A SIP is simply an investment process to invest systematically every week or month or quarter into a mutual fund scheme at a periodic chosen date. The intent behind this process is that by investing small amounts over a medium or long term tenure, you are sidestepping the issue of market timing. Market timing being the decision to invest based on your view of market movement. As investments will be done over a period of time, such installments would get both the highs and lows of the underlying market, thereby averaging out the purchase cost. This concept is called Rupee Cost Averaging.

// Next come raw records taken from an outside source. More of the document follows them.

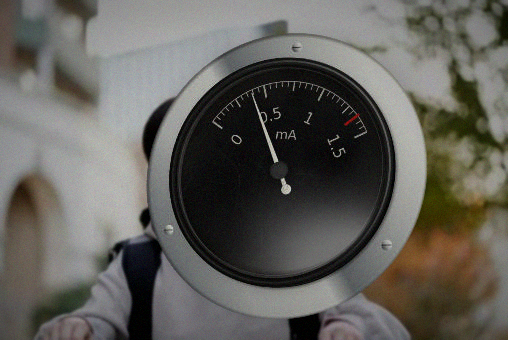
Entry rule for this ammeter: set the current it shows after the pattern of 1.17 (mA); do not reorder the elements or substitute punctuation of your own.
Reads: 0.4 (mA)
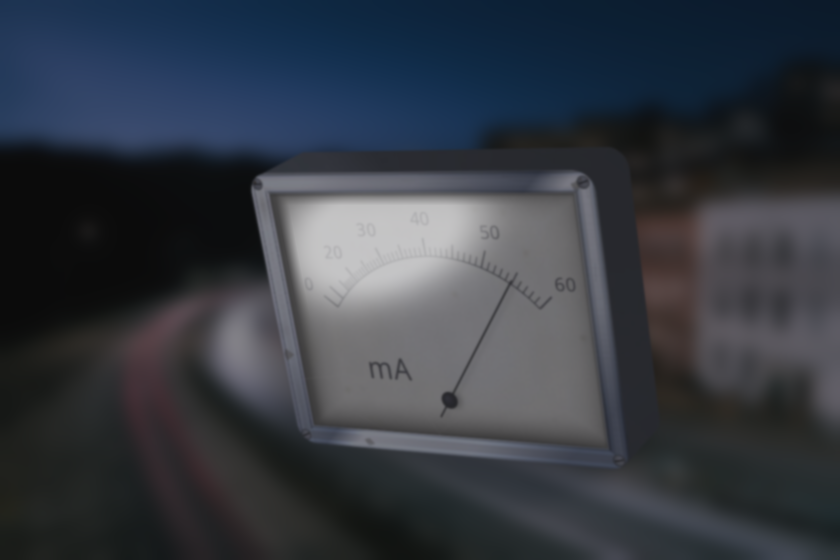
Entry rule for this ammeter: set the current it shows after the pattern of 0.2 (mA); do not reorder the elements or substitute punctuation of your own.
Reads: 55 (mA)
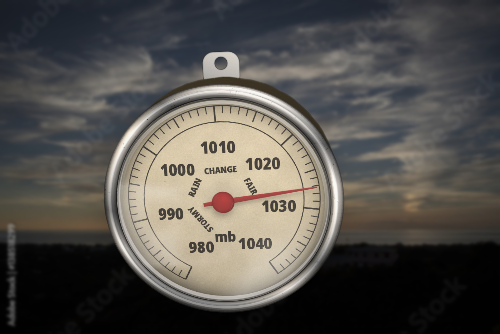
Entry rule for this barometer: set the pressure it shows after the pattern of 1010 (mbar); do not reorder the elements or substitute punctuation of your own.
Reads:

But for the salaried class a SIP has been looked as a convenient method of investing, as investing monthly from the salary income is a easily achievable goal.

And what about the question of wealth creation? How can a SIP help with wealth creation?

A SIP is a great example of the Compounding Effect, referred to as the Eight Wonder of the World by Albert Einstein. Compounding, or Compound Interest, is the phenomenon where alongside the principal, the interest earned is also reinvested at the same rate of return. So if in Year 1 the principal invested was Rs, 10,000 at 10% rate of interest, the interest to be received at the end of the year would be Rs, 1000. Now because of compounding, the interest is added to the principal in the second year, making principal amount to Rs 11,000 on which 10% returns are gained, resulting in Rs 1,100 as interest in second year and so on so forth. This interest reinvestment is crucial because with passage of time, the increase in principal results in disproportional returns during the latter periods of the investment tenure.

The following table shows how certain equity mutual funds have grown a modest SIP amount of Rs 10,000 per month in the past 10 years:

Fund Name 10 year CAGR (rolling returns) Total SIP Amount Market Value
A diversified equity fund 24.72% Rs. 12 lakhs  Rs. 51 lakhs
A large cap fund 22.98% Rs. 12 lakhs  Rs 45 lakhs
A flexi cap fund 22.96% Rs. 12 lakhs  Rs 45 lakhs
A large cap fund 18.96% Rs. 12 lakhs  Rs 35 lakhs

(Source: Value Express as on 30th Sept 2017) (Note: All fund data taken for regular plans with growth option)

The following chart shows the value of the investment accelerate due to compounding over time.

compounding effects in SIP

(Note: Fund data used is of Diversified Equity Fund from the above table)

Another factor to consider when thinking of compounding is time. The longer you invest and hold the investment, the better results it will provide. The following table is a clear example of the same. Taking the same funds as in the above table, if an investor started late and had to invest for the second half i.e. 5 years and even if he invested at double the SIP amount i.e. Rs 20,000 per month, he/she would not achieve the same end result:

Fund Name 5 year CAGR (rolling returns) Total SIP Amount Market Value
A diversified equity fund 19.36% Rs. 12 lakhs Rs 36 lakhs
A large cap fund 16.07% Rs. 12 lakhs Rs 29 lakhs
A flexi cap fund 19.05% Rs. 12 lakhs Rs 35 lakhs
A large cap fund 18.92% Rs. 12 lakhs Rs 35 lakhs

(Source: Value Express as on 30th Sept 2017)

(Note: All fund data taken for regular plans with growth option)

As you may have noticed, barring the last large cap equity fund, all other funds performed significantly better over 10 year tenures, resulting in higher gains, even though in both cases the principal invested was the same.

As an investor you may have noticed various advertisements where mutual Funds are showcasing how much an SIP into their best performing star fund may have grown into, in a certain number of years. While the growth story in many such funds has been substantial, the key note all investors must keep in mind is that this is the result of staying invested into the fund for the long haul, including the times when the fund may have under performed. Compounding and a SIP will only go hand in hand when the investor has the horizon and patience to continue the SIP for a long tenure.